It is known in producing resilient, compressible printing blankets to incorporate a cellular, foamed rubber intermediate layer. U.S. Pat. No. 3,887,750 shows the use of discrete hollow fibers to obtain a closed cell foam structure while U.S. Pat. No. 3,795,568 shows the use of particles of compressible latex foam rubber to obtain closed cell rubber structures. U.S. Pat. No. 4,025,658 discloses the production of a compressible printing blanket by adding and mixing particles of hydrated magnesium sulfate in the elastomeric matrix of the layer, creating a blowing effect, and leaching the particles from the matrix to produce a compressible layer having cavities which are interconnected by passages.
Printing blankets containing the compressible foam layers provide many advantages including most importantly, resistance to smash and operating latitude.
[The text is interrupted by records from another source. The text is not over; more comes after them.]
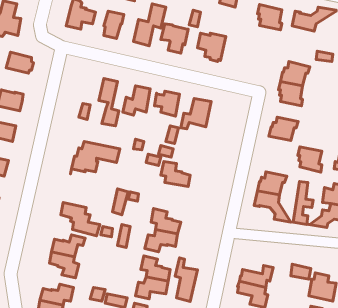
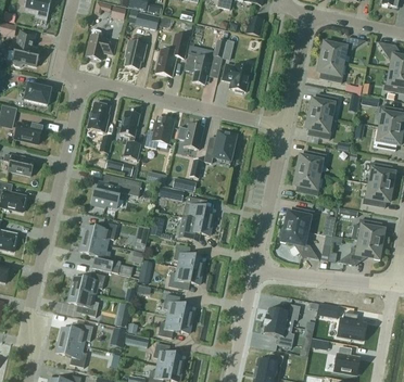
building: [258,5,282,30] -> [317,55,342,81]
building: none -> [87,102,110,131]
building: [298,147,322,172] -> [293,169,318,195]
building: none -> [178,217,212,239]
building: none -> [83,221,117,243]
building: [175,258,198,301] -> none

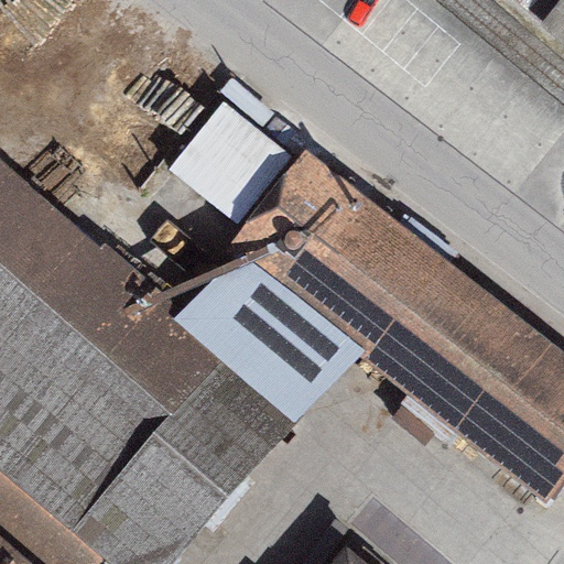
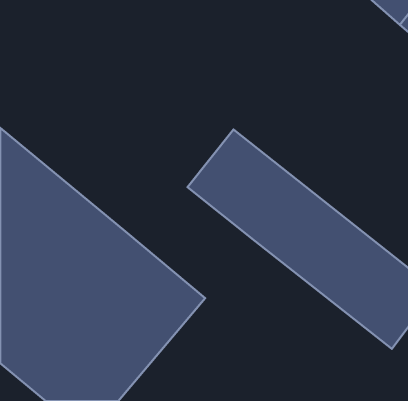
building: [176,102,285,212] -> none
building: [176,257,354,409] -> none

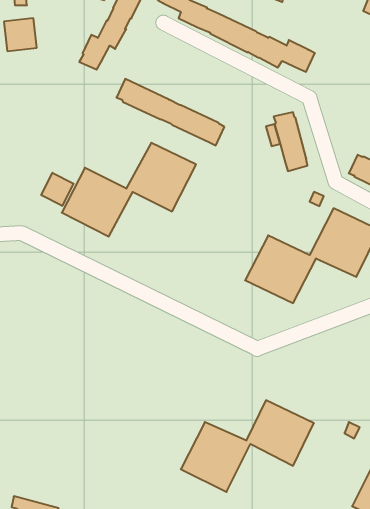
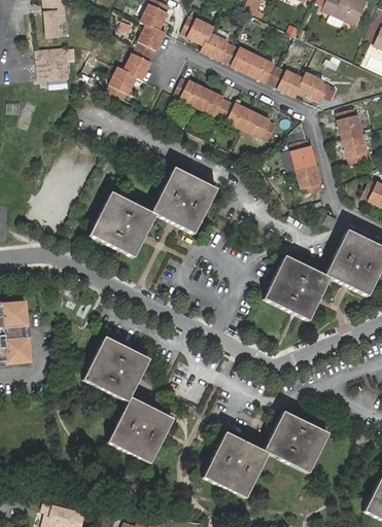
building: [116,79,224,145] -> [174,77,276,140]
building: none -> [336,108,369,164]
building: [41,173,74,206] -> none
building: none -> [83,337,174,462]

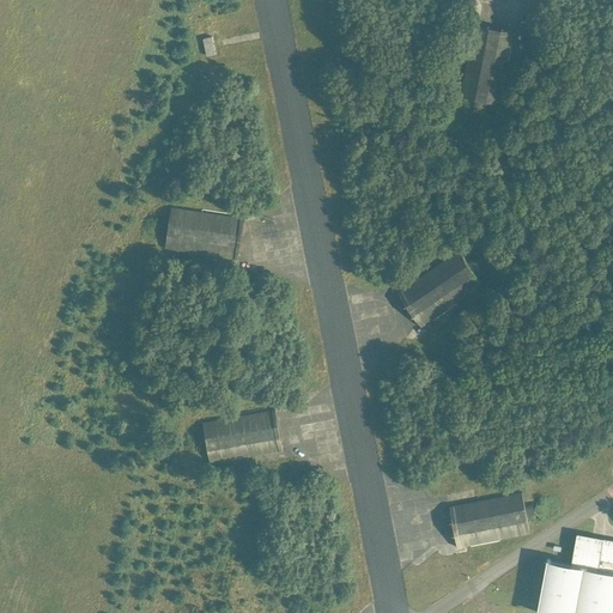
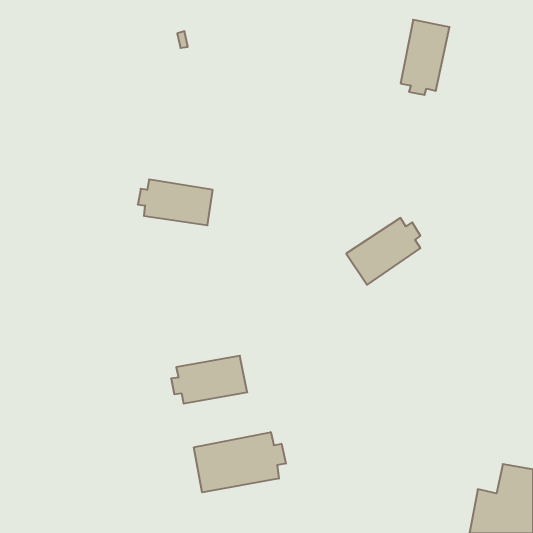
building: [449,492,536,547] -> none
building: none -> [194,432,286,492]

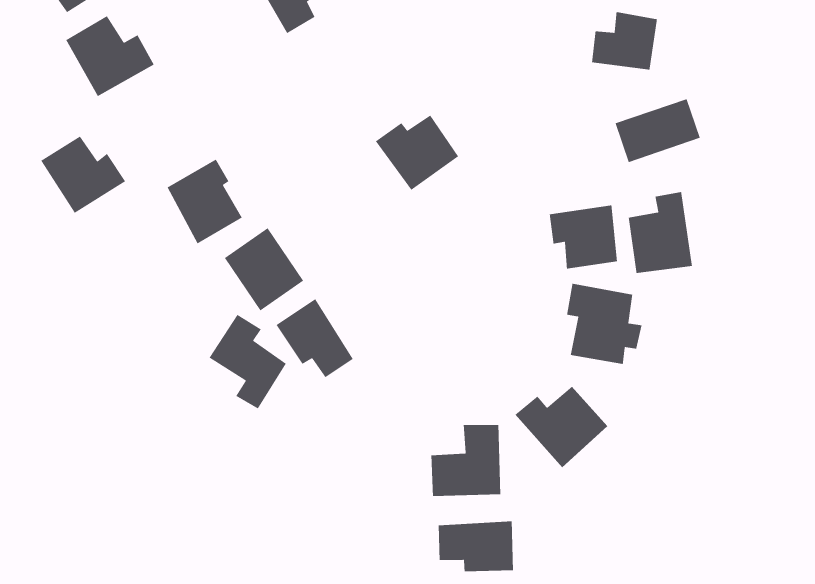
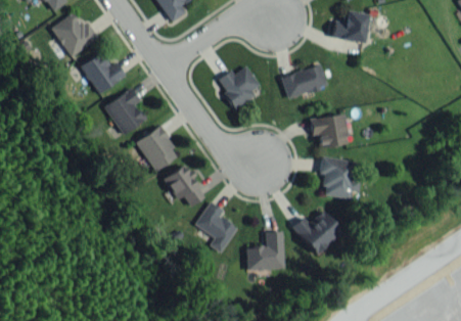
building: [615,98,701,163] -> [281,63,327,98]
building: [40,136,126,214] -> [80,52,126,94]
building: [628,191,693,274] -> none
building: [208,314,287,409] -> [195,201,237,253]
building: [438,520,514,572] -> none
However, these blankets have been found to be dimensionally unstable in that upon compression the foam layers tend to distort and flow in any direction which ruins print quality.
The use of a fabric layer between the compressible layer and the surface printing layer gives the blanket better dimensional stability than the blankets without such a stabilizing layer. For example, U.S. Pat. No. 4,174,244 shows such a fabric layer. Blankets containing the fabric layer however, suffer from a reduction in print sharpness and a phenomenon known as "falloff at the gap".
Falloff at the gap is a reduction in the blanket thickness in the area near the edges of the gap. This is caused by the longer path the upper fabric layer must follow as it is folded over into the gap for retention on the cylinder. The fabric, which is required to travel a greater distance in conforming to the gap's surface than the underlying foam layer, cannot elongate sufficiently and thus compresses the underlying foam layer. This reduction in the blanket's thickness near the gap causes a reduction in the printing pressure applied at that location, thereby reducing the amount of ink transferred at that point. The reduction in printing pressure causes print quality to suffer at that location. Many printers do not print at that location because it is so close to the edge of the finished page, but is a major deficiency when printers are attempting to produce pages printed over their entire length.
U.S. Pat. No. 4,303,721 discloses a blanket construction which contains a hard rubber stabilizing layer between the compressible cellular layer and the printing surface layer. The hard stabilizing rubber layer made possible the elimination of a woven stabilizing layer between the compressible layer and the printing surface layer and thus eliminated the problems of reduced print sharpness and falloff at the gap. The hard rubber layer between the compressible layer and the printing surface layer was described as having to have a durometer of between 75 and 95 (Shore A). It was indicated that generally such rubbers will contain substantial amounts of inorganic fillers or carbon black and more rigid thermosetting polymers such as phenolic resins to achieve this hardness.
Printing blankets prepared according to U.S. Pat. No. 4,303,721 have shown excellent performance on sheetfed presses with regard to print quality and register control, however, blankets prepared according to this technology have not performed as well on multiple color web presses because of poor register control (misalignment of colors) after paper splices or blanket washes. Furthermore, their performance is very sensitive to packing height. Packing height is defined as the height of the printing surface of the blanket (measured in thousandths of an inch) above the bearer height of the blanket cylinder. Blankets prepared according to U.S. Pat. No. 4,303,721 tend to exhibit poor packing latitude, i.e., must be packed to within plus/minus 0.001" of optimum height or they will result in poor register control (color movement), web wrinkles and web narrowing due to excessively high tensions between successive printing units. Blankets also exhibit the unusual property of feeding less web through the printing nip as packing heights are increased (negative web feed). By contrast, blankets which have a fabric layer above the compressible layer feed more web through the printing nip as their packing height is increased (positive web feed).
The present invention provides a compressible printing blanket having performance characteristics equal to or greater than a blanket containing a fabric but without the drawbacks of loss of print sharpnes or the phenomenon of falloff at the gap. Additionally, it provides a neutral web feed, i.e., tension on each side of the press nip is essentially equal as well as excellent packing latitude, thus overcoming the problems with blankets made in accordance with U.S. Pat. No. 4,303,721.